Continuons donc par des nouvelles de la fraude en préparation.

Un enregistrement sauvage, partagé sur les médias sociaux s’est propagé à la vitesse de l’éclair. Il s’agit d’un extrait du discours d’Erdoğan, prononcé devant des “responsables de quartiers de l’AKP, lors d’une réunion interne fermée à la presse, et qui s’est déroulée dans la nuit du 9-10 juin à Istanbul, annoncée comme “cérémonie de repas de rupture de jeûne”.

Voici les propos d’Erdoğan :

“Je ne parlerai pas de cela dehors. J’en parlerai ici, avec vous. Pourquoi ? Parce que le fait qu’ils [HDP] restent en dessous du barrage [de 10%] veut dire l’amélioration de notre situation. Par conséquent, les amis doivent travailler dans chaque localité, particulièrement sur eux. Parce que vous savez très bien qui est qui. N’est-ce pas ? Parce que si nos représentants de quartier ne savent pas qui est qui, ils devraient laisser tomber ce travail. Ils faut qu’on le sache. Vous prendrez les listes d’électeurs devant vous, et vous devez mener un travail spécifique selon qui est qui sur la liste de cet urne. Et se suis convaincu que cela nous apporterait un résultat tout à fait different. Prenez [les] en marquage”.

Lors de la réunion, Erdoğan détaille la méthode de “marquage” :

“Dans ces quartiers, quelle famille, à quelle position ? Qui va constater tout cela ? C’est la direction des quartiers qui le constatera. Par conséquent, nous devons le définir à partir des listes d’électeurs des urnes. Après cela, il faut également qu’on mène un travail dessus. Le délai restant est de 13 jours. Ce n’est pas un long délai. C’est avec ce travail que nous allons faire que nous les prendrons en marquage un par un. Les élections se gagnent dans les urnes. Lors de ces élections vous allez montrer une performance. Avec cette performance, nous allons voir d’une façon très nette, quelle est votre domination sur les urnes dans les quartiers. Bien sûr, le travail que vous allez mener dès maintenant sur les listes d’électeurs a une très grande importance. Sur ce point, aussi bien nos branches de femmes et de jeunes que le niveau principal, doivent mener ce travail avec succès. Je donne beaucoup d’importance particulièrement au travail des dames. Car la forteresse se conquiert de l’intérieur”.

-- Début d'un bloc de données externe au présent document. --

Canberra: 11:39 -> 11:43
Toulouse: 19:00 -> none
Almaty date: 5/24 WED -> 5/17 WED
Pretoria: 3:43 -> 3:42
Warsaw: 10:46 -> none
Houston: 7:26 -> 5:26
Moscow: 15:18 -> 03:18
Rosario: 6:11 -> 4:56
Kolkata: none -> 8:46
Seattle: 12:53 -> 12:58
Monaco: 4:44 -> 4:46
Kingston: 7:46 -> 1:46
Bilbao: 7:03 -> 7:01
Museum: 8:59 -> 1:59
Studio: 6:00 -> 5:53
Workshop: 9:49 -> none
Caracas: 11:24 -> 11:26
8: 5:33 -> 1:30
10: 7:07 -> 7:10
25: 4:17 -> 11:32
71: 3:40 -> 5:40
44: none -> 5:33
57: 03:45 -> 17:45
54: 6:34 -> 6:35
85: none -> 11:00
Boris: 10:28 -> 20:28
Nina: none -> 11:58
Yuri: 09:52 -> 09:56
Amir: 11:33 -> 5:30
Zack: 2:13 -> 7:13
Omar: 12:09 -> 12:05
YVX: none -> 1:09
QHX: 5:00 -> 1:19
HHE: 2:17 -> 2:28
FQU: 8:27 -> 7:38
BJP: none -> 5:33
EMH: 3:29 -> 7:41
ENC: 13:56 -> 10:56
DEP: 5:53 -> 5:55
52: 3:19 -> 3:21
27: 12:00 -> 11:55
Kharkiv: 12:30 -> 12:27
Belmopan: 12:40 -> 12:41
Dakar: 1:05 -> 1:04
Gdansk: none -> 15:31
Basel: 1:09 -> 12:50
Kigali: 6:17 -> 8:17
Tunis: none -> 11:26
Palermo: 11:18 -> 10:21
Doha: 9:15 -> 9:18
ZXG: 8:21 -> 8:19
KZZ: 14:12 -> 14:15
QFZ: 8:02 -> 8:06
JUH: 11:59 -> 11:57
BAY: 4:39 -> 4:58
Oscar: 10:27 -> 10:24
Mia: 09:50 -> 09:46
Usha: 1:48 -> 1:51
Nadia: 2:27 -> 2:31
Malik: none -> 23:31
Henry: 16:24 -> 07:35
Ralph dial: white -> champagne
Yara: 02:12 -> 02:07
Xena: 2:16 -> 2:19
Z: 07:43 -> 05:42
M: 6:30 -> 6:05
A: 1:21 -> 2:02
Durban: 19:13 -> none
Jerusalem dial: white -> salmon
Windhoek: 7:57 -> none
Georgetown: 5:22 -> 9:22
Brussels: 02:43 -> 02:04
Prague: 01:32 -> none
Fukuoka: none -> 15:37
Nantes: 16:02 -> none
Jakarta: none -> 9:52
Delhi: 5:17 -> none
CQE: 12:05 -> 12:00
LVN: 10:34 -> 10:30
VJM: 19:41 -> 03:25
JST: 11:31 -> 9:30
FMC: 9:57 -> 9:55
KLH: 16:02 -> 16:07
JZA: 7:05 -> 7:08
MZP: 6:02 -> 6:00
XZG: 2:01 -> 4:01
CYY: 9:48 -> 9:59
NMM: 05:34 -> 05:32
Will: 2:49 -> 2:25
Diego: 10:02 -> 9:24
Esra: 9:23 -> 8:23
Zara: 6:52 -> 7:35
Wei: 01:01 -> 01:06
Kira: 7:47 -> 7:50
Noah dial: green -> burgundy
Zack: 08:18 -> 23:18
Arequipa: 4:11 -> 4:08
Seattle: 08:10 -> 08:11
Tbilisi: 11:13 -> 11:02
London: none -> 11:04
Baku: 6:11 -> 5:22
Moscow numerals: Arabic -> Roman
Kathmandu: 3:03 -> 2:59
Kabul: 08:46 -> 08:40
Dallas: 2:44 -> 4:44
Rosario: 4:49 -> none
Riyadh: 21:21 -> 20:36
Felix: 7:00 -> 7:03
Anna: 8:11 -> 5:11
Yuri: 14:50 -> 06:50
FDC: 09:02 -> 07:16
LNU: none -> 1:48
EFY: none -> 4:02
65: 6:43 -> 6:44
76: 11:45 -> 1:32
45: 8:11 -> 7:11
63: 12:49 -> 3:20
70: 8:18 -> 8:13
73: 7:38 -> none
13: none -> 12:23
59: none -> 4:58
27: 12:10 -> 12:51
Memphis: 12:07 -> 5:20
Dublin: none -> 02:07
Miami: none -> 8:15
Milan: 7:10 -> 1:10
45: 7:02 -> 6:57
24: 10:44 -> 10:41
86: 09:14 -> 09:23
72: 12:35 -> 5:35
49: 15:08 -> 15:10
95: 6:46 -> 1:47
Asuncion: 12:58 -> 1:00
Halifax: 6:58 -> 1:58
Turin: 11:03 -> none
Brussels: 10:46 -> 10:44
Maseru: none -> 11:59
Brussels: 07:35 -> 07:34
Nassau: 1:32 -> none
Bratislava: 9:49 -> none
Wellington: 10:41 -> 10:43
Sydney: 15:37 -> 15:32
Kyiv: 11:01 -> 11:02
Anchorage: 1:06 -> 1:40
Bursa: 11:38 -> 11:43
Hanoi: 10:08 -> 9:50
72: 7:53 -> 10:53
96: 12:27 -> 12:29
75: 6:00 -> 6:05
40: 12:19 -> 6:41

Erdoğan précisé également que ces élections ne sont pas “dans la poche” et que la situation de l’AKP ne s’annonce pas très bien sur les sondages. Il souligne l’importance des résultats d’Istanbul :

“Istanbul est le thermomètre de cette affaire. Existe-il une seule ville qui n’est pas présente ici ? Ici, il y a des gens de toutes les villes. Par conséquent, que nous donne le résultat obtenu à Istanbul ? La Turquie.” Il ajoute “il ne faut pas prendre cette affaire à la légère. Nous avons vécu tout cela dans le passé. Si nous assurons cela, nous allons plier l’affaire à Istanbul, avant même que cela commence. Bien sûr les amis, il reste encore 13 jours. C’est à dire que ce n’est pas dans la poche, je vous le dis. Regardez les sondages et tout, l’affaire n’est pas terminée, je vous le dis aussi. Et que montre cela ? Nous ne devons pas revivre les choses que nous avons vécues pendant les élections précédentes, celles du 7 juin [2015], du 1er novembre [2016]… Écoutez, nous ne devons pas revivre un deuxième 7 juin. Pareillement, nous ne devons pas vivre un deuxième 1er novembre. C’est à dire qu’il ne doit y avoir aucun fil de rasoir. Je voudrais que vous sachiez ceci ; Les 81 villes de Turquie sont représentées à Istanbul. Le résultat qui sortira d’ici sera le résultat de la Turquie. Cela ne rassemble pas à un autre endroit. Istanbul et le point principal de l’affaire“.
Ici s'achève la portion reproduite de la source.